# TO DO:
Where a line holds the word "butt", copy that line from the data below.

# RECORDS SHOWN:
-------------------------
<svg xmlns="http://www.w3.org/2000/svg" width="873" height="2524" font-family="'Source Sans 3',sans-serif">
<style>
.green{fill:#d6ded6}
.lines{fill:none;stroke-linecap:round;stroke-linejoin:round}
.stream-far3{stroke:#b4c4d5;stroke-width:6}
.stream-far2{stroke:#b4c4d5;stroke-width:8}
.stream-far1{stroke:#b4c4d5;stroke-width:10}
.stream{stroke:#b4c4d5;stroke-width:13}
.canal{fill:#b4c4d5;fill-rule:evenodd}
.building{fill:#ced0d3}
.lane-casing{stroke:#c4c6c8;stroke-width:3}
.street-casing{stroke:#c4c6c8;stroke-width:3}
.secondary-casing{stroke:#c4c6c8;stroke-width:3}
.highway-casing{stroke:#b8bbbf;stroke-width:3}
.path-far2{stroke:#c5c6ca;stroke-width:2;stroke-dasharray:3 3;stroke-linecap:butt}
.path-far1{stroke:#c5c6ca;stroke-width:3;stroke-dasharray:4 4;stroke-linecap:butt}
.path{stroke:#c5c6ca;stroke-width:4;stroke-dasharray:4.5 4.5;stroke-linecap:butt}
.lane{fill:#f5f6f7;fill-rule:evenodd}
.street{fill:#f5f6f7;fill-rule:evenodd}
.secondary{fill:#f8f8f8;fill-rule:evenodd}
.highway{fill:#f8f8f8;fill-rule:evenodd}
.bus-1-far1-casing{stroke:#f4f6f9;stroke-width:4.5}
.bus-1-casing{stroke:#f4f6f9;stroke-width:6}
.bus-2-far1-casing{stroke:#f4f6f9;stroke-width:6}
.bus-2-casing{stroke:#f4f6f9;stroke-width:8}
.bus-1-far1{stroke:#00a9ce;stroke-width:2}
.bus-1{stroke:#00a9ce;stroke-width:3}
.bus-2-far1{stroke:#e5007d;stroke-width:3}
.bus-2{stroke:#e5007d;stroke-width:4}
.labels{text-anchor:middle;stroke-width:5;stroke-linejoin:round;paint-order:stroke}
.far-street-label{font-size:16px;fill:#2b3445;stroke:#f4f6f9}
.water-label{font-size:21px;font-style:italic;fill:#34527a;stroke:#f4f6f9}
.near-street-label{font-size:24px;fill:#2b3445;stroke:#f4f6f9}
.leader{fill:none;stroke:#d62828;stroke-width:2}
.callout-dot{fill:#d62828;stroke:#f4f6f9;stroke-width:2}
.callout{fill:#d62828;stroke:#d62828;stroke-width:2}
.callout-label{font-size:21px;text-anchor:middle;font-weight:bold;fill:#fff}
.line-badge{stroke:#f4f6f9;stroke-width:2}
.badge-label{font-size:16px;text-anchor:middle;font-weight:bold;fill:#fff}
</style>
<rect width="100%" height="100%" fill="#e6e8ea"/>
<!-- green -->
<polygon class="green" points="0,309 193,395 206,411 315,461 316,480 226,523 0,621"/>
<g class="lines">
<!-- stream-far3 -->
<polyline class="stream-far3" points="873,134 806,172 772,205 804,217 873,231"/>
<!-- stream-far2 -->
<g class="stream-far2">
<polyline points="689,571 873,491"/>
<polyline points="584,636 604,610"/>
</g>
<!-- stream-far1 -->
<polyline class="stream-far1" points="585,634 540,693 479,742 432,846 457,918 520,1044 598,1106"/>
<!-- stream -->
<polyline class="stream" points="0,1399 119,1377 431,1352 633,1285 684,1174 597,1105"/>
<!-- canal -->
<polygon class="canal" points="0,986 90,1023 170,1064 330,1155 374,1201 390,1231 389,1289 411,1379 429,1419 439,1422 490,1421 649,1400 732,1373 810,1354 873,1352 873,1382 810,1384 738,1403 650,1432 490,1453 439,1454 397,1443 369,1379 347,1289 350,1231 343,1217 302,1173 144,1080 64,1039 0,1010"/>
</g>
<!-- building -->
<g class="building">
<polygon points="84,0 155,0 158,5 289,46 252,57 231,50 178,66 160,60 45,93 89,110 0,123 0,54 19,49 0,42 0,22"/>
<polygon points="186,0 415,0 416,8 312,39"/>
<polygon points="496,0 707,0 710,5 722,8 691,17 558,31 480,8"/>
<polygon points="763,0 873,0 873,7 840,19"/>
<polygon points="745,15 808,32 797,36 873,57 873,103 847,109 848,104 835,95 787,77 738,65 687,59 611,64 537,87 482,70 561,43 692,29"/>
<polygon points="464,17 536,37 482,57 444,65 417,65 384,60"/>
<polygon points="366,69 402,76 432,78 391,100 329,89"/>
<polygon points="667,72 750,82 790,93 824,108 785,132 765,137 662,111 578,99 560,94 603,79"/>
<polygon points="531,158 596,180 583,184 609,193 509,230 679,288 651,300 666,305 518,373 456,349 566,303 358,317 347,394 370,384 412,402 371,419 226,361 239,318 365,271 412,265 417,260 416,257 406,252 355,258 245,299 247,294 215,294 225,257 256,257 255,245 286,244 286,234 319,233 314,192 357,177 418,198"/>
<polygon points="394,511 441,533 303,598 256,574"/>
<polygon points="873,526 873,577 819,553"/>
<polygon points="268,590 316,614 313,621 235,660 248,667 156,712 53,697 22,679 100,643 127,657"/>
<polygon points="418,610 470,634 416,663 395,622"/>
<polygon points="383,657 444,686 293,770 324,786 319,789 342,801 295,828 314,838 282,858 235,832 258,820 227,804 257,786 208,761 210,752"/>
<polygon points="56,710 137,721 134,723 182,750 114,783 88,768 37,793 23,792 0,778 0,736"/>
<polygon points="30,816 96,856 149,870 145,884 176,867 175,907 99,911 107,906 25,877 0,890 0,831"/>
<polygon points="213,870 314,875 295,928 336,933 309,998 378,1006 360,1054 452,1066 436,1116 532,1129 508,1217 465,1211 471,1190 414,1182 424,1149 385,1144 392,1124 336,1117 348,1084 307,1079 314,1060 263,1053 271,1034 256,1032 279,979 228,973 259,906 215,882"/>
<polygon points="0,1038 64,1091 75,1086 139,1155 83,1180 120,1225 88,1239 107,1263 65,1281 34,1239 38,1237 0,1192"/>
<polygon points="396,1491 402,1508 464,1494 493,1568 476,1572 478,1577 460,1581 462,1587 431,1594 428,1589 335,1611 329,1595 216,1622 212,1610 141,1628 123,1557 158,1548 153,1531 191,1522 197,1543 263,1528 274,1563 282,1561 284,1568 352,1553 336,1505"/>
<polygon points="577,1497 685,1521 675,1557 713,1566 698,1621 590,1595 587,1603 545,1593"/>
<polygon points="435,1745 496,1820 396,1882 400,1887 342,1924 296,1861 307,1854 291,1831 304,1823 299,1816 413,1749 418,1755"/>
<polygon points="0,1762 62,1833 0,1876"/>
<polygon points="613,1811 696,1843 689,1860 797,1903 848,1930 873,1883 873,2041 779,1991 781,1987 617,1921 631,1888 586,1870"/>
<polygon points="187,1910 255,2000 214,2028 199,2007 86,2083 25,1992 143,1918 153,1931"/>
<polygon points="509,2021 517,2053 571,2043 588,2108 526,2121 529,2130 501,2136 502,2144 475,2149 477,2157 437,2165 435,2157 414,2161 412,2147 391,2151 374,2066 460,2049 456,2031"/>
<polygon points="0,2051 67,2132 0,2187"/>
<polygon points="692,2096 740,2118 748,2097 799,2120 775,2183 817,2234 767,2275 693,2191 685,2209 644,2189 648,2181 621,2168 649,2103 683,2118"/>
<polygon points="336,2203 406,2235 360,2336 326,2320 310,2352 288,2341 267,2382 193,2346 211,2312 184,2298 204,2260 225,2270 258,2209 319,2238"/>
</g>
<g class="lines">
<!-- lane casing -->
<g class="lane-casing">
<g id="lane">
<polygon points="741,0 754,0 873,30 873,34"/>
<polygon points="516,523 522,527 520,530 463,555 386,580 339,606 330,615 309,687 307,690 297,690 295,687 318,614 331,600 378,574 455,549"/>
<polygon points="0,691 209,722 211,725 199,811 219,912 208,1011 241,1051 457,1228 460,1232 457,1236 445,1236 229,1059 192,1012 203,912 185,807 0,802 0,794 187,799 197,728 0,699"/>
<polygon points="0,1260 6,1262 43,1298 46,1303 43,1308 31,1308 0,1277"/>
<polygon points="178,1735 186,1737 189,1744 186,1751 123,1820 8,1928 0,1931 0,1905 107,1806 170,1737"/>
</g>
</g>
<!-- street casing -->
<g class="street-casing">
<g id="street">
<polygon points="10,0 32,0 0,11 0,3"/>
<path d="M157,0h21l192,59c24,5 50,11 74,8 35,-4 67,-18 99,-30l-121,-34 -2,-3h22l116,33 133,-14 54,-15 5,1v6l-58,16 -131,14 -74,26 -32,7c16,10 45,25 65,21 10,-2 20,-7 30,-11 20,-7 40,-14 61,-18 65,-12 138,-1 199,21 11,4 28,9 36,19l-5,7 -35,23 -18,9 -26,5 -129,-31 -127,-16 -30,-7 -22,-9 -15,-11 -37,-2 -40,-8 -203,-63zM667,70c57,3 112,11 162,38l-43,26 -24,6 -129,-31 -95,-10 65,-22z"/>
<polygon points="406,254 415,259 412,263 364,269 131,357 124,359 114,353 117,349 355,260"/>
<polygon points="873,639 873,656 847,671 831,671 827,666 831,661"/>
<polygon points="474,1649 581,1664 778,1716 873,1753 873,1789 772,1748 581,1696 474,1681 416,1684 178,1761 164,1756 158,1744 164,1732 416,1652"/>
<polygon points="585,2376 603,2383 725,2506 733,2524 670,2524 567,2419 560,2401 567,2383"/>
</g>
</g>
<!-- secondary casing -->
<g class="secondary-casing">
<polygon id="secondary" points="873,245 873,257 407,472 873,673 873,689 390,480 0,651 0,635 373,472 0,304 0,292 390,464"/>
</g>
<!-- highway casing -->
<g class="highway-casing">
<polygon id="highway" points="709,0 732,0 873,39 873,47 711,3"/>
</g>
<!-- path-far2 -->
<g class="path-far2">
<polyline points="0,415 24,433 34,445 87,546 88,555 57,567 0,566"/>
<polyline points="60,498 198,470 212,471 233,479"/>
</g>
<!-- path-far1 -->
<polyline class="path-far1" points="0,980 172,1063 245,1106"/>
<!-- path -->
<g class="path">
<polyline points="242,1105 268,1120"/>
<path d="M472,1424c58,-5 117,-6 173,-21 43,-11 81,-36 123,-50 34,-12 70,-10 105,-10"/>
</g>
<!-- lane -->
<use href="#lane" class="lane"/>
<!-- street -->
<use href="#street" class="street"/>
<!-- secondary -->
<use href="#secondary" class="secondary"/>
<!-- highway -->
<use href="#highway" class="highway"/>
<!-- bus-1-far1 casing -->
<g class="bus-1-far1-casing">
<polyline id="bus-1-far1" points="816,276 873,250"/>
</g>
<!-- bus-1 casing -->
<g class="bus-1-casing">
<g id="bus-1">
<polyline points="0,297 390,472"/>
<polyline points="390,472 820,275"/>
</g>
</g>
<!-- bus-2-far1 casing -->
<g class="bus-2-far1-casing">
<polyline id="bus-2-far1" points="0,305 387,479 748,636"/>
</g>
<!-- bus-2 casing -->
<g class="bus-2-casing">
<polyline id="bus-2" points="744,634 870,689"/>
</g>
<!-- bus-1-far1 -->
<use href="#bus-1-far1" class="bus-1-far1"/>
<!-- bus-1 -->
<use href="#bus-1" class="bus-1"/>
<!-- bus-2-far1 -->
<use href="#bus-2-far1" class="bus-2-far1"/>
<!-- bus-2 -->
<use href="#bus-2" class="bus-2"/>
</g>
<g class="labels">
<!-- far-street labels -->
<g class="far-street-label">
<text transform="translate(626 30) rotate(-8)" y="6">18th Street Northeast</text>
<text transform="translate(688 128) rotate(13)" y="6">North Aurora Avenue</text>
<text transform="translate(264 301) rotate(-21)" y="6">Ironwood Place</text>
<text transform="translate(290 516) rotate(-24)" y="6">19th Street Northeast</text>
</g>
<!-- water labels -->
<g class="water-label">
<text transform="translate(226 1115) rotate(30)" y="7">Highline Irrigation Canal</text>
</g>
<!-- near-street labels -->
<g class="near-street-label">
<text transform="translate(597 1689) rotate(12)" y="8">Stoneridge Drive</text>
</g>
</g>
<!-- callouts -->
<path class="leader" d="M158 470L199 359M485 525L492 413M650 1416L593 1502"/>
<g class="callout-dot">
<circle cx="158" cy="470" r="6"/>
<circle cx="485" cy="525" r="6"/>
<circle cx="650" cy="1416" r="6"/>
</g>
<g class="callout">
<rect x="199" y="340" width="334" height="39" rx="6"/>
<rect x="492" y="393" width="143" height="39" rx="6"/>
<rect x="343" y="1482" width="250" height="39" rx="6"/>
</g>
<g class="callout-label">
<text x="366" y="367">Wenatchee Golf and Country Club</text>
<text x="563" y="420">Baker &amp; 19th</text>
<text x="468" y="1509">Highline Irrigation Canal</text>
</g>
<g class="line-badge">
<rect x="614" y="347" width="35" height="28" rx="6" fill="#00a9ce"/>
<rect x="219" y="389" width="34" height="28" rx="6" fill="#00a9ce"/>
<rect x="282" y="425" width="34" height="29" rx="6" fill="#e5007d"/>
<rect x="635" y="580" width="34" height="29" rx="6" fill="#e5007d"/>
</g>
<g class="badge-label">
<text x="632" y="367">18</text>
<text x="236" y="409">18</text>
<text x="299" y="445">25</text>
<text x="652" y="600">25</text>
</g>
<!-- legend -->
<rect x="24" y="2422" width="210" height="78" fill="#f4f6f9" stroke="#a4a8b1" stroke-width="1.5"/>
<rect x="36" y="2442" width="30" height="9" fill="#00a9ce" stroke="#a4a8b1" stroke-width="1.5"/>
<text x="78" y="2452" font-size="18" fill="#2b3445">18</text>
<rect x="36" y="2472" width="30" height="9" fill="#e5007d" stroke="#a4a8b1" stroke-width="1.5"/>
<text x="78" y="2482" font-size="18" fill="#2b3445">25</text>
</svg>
-------------------------
# SOLUTION TO THE EXERCISE:
.path-far2{stroke:#c5c6ca;stroke-width:2;stroke-dasharray:3 3;stroke-linecap:butt}
.path-far1{stroke:#c5c6ca;stroke-width:3;stroke-dasharray:4 4;stroke-linecap:butt}
.path{stroke:#c5c6ca;stroke-width:4;stroke-dasharray:4.5 4.5;stroke-linecap:butt}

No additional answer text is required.